Generally, when a couple own a house together, they both own it as ‘joint tenants.’ This means that the whole house belongs to them as a couple. If one partner dies, the other person will automatically become the sole owner of the property. This is regardless to anything that may have been left in their will.
When talking about ‘tenants in common,’ we’re referring to a completely different situation. This is when each person has a definite share in the property – they each own their own specific share. This share doesn’t have to be equal; it can be any percentage of ownership. In this situation, if someone was to die, they can pass their ownership onto their loved ones. It doesn’t automatically get left to the person who owns the other half/share.
Which Option Should You Choose?
Choosing between tenants in common or joint tenancy is something that completely comes down to individual preference and circumstances. A lot of married couples prefer joint tenancy, as they like the security of knowing that their share will automatically be left to their spouse if something was to happen.
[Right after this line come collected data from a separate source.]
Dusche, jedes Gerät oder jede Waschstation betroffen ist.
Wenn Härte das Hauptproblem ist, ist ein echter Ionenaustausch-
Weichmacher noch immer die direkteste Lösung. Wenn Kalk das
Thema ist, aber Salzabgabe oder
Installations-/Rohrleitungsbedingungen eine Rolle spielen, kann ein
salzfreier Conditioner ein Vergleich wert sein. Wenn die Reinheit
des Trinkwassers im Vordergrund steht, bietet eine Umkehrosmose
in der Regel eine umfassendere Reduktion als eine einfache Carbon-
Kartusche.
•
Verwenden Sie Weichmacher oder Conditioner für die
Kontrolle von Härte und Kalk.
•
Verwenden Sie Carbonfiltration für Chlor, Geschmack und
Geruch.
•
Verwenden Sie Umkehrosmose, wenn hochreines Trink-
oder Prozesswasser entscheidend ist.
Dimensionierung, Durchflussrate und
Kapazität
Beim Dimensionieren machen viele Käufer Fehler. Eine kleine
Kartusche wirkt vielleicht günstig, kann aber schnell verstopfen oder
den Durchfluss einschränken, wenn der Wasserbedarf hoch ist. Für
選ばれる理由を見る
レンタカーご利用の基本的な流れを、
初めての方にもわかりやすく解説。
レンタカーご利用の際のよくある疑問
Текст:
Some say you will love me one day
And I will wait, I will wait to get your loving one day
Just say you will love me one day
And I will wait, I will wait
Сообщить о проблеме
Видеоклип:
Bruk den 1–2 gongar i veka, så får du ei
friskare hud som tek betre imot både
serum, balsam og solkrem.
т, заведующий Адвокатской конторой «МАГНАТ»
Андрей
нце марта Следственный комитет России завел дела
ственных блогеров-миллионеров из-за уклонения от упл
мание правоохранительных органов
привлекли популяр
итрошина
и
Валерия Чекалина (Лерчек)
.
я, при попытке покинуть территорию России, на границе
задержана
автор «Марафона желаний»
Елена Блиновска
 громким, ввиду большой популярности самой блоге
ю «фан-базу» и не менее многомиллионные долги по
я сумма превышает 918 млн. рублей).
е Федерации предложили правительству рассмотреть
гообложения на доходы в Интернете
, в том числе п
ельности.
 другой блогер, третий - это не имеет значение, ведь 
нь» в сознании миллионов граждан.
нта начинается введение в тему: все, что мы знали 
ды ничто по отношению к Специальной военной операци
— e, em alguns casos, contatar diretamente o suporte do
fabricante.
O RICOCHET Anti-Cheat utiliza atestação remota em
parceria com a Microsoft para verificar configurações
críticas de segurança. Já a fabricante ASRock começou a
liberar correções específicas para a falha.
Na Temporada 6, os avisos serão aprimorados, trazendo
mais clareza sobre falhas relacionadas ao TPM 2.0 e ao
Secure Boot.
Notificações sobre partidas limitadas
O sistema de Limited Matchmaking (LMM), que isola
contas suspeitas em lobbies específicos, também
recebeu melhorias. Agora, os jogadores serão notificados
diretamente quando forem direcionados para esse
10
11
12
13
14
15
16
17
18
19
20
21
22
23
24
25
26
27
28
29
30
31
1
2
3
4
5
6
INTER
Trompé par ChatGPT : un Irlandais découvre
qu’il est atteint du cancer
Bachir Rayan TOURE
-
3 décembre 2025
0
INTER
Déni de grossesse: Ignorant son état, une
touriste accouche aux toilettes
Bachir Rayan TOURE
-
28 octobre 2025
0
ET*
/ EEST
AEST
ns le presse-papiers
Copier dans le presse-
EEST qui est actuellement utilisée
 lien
A lot of unmarried couples (although some married couples are also choosing this option too) are deciding that tenants in common is a more viable option for them. This is because if anything was to happen within the relationship, they don’t need permission from the other person to sell their share. For this reason alone, it’s also the more attractive option for friends and family members too. You can leave your share to someone other than the other owner.
What are Other Advantages to Choosing the Tenants in Common Option?
Tenants in common has several other distinct advantages. The main one is concerning the subject of debts. If your partner has significant debts when they pass away, this will be taken out of the house before their assets are shared according to their will. With a joint tenancy, your partners share is automatically yours if they were to pass away. If the debts are large, an “Insolvency Administration Order” could be placed, forcing the sale of your home.
If you are simply tenants in common, the situation becomes a lot easier. The aim will be to pay off their debts from their share of the property. However, it’s worth noting that if they ARE significant debts, it could still result in the sale of your home.